• **Work item**:
What lines in the records below include the word "site"? Return each one.
########################################
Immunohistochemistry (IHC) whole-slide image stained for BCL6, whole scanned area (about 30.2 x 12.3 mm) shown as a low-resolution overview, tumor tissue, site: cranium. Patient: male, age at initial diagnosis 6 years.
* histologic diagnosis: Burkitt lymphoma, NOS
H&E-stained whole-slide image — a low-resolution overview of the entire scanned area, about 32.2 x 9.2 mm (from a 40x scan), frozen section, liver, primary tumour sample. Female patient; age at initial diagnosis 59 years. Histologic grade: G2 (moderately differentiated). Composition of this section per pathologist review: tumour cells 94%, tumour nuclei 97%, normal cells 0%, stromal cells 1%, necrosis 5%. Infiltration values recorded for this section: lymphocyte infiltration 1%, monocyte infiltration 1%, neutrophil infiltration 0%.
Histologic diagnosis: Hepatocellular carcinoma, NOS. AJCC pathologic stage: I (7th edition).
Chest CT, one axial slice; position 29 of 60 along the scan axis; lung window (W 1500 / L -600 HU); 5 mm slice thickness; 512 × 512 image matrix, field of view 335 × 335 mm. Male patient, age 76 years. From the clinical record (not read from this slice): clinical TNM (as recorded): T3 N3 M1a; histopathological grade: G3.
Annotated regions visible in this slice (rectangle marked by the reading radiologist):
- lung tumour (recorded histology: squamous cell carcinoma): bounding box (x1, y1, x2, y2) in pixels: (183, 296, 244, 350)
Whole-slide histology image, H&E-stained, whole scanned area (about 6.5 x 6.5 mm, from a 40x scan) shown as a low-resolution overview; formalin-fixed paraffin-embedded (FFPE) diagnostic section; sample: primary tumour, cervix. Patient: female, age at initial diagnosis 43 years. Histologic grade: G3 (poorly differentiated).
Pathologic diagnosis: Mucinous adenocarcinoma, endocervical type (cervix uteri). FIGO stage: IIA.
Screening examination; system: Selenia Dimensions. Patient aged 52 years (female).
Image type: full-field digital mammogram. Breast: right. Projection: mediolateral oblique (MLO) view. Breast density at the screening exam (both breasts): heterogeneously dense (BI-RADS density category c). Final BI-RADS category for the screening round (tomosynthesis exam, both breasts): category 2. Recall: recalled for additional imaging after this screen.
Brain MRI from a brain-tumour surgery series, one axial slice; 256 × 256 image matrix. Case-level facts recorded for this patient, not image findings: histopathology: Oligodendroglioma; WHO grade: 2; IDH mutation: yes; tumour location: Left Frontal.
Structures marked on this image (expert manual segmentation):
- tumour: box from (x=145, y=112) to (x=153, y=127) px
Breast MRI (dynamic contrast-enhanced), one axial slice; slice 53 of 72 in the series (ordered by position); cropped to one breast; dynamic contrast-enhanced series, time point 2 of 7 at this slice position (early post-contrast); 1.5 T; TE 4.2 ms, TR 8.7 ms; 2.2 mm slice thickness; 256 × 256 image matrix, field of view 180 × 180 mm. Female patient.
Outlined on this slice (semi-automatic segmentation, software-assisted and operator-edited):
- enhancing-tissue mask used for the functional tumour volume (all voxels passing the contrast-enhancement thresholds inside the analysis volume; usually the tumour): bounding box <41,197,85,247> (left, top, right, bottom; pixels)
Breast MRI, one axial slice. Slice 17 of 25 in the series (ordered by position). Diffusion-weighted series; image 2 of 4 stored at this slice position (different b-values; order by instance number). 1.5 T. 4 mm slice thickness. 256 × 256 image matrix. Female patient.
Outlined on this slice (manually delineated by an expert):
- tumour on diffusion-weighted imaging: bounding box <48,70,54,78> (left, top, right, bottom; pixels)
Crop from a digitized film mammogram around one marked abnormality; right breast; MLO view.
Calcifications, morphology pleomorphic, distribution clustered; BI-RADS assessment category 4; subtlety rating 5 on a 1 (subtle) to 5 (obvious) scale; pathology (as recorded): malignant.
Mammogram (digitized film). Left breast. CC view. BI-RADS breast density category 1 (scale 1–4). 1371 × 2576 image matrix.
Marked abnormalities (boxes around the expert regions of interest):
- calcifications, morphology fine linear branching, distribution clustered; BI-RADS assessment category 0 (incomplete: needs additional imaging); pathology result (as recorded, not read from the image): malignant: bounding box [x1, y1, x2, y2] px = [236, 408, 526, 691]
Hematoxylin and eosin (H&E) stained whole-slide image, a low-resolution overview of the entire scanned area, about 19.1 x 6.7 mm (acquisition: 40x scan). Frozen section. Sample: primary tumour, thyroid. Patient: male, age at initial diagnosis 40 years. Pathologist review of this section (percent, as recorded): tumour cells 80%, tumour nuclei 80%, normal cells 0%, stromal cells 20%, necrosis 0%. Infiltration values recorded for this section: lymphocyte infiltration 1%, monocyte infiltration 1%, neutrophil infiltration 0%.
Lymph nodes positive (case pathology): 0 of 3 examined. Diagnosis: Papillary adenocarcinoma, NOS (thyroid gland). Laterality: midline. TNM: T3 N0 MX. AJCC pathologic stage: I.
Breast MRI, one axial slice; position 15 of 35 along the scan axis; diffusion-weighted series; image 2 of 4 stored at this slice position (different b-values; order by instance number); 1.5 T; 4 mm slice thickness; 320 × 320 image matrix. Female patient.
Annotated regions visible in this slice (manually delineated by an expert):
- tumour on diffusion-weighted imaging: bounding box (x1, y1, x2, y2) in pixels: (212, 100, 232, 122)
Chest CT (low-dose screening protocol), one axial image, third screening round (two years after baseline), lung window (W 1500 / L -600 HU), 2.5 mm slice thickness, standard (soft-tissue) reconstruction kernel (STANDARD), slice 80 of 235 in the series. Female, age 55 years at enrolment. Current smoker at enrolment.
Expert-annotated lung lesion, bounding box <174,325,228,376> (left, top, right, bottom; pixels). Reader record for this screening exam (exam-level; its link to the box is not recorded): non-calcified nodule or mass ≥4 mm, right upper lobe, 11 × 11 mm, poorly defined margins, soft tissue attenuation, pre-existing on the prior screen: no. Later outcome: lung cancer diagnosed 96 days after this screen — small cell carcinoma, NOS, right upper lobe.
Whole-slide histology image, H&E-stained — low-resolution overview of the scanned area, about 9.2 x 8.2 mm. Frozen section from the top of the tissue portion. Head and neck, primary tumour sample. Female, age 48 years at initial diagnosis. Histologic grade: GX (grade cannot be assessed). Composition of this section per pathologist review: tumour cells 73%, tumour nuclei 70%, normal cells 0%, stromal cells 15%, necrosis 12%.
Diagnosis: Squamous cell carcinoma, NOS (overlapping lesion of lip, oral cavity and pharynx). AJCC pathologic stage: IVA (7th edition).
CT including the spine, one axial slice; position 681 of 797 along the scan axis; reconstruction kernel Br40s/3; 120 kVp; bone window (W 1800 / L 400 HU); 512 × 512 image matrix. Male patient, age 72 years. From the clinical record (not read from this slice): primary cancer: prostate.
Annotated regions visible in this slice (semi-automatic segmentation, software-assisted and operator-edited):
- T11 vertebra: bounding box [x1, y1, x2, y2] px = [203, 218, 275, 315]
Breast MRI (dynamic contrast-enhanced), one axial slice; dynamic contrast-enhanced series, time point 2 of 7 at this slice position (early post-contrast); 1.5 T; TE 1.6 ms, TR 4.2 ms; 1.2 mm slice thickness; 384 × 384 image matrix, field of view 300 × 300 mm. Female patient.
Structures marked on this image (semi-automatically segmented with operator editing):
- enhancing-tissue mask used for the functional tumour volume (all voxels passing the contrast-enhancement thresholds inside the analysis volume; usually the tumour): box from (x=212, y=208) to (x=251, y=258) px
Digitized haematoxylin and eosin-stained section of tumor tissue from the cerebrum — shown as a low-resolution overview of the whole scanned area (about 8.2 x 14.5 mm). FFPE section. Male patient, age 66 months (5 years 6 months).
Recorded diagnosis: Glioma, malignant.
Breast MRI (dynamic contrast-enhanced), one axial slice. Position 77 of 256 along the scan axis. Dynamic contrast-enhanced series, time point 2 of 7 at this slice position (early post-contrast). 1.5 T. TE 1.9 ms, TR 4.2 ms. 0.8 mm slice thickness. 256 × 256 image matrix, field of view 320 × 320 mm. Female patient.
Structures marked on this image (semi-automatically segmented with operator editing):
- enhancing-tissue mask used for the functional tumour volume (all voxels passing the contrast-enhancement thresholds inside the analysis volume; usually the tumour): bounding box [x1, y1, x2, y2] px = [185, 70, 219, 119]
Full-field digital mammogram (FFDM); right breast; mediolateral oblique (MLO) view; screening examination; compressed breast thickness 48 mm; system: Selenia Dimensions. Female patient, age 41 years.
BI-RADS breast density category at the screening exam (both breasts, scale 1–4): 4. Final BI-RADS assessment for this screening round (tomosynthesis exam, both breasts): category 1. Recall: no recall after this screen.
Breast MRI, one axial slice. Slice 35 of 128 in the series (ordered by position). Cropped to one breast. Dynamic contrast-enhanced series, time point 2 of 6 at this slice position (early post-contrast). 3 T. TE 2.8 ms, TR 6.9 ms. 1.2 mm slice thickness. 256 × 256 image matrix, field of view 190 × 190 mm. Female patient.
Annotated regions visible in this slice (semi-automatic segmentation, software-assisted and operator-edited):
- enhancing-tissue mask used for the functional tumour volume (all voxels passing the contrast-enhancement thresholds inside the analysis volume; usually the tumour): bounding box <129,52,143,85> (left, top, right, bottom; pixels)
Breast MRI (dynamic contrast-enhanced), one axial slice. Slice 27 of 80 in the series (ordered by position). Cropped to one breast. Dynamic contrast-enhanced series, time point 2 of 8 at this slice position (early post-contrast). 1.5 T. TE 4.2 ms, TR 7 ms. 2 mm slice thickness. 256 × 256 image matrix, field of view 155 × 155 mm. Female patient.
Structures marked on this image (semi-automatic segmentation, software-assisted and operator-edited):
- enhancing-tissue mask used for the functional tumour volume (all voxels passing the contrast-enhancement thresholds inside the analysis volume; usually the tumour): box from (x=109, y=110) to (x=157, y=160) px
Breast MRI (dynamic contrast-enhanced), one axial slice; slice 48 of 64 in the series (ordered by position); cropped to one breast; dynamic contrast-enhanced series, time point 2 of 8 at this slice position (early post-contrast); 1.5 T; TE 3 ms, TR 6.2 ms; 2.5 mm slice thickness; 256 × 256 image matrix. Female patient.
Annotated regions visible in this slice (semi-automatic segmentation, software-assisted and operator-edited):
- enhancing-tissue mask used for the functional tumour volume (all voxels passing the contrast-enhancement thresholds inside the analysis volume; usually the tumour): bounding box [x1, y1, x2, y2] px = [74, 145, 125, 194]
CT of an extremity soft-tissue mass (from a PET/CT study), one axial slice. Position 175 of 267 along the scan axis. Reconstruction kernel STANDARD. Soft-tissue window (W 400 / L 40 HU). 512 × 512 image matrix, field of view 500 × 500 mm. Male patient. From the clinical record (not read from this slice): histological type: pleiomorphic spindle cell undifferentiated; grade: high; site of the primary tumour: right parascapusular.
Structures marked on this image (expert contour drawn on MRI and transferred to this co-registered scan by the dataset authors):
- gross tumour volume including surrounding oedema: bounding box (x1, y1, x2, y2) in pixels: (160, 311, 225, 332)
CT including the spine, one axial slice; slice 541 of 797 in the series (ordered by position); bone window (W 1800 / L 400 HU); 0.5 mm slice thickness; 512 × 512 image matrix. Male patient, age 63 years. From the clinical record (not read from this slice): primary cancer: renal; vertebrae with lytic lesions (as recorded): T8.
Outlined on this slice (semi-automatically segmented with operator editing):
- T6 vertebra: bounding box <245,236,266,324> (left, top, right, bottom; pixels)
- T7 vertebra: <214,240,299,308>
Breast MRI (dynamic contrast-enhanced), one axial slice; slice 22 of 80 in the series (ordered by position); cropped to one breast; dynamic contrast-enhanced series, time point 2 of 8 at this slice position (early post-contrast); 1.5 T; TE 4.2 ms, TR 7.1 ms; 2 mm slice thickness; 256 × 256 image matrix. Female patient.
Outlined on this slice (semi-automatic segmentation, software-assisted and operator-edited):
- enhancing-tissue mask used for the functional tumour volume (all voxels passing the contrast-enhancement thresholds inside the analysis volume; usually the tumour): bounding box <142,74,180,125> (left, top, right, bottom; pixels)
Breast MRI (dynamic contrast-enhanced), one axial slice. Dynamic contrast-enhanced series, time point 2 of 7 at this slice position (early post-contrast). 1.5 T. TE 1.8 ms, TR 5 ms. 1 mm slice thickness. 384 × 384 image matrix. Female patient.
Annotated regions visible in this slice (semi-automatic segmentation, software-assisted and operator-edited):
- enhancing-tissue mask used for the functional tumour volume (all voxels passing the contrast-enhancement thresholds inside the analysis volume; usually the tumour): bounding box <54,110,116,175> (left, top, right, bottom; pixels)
########################################
• **Response for this exercise**:
Immunohistochemistry (IHC) whole-slide image stained for BCL6, whole scanned area (about 30.2 x 12.3 mm) shown as a low-resolution overview, tumor tissue, site: cranium. Patient: male, age at initial diagnosis 6 years.
CT of an extremity soft-tissue mass (from a PET/CT study), one axial slice. Position 175 of 267 along the scan axis. Reconstruction kernel STANDARD. Soft-tissue window (W 400 / L 40 HU). 512 × 512 image matrix, field of view 500 × 500 mm. Male patient. From the clinical record (not read from this slice): histological type: pleiomorphic spindle cell undifferentiated; grade: high; site of the primary tumour: right parascapusular.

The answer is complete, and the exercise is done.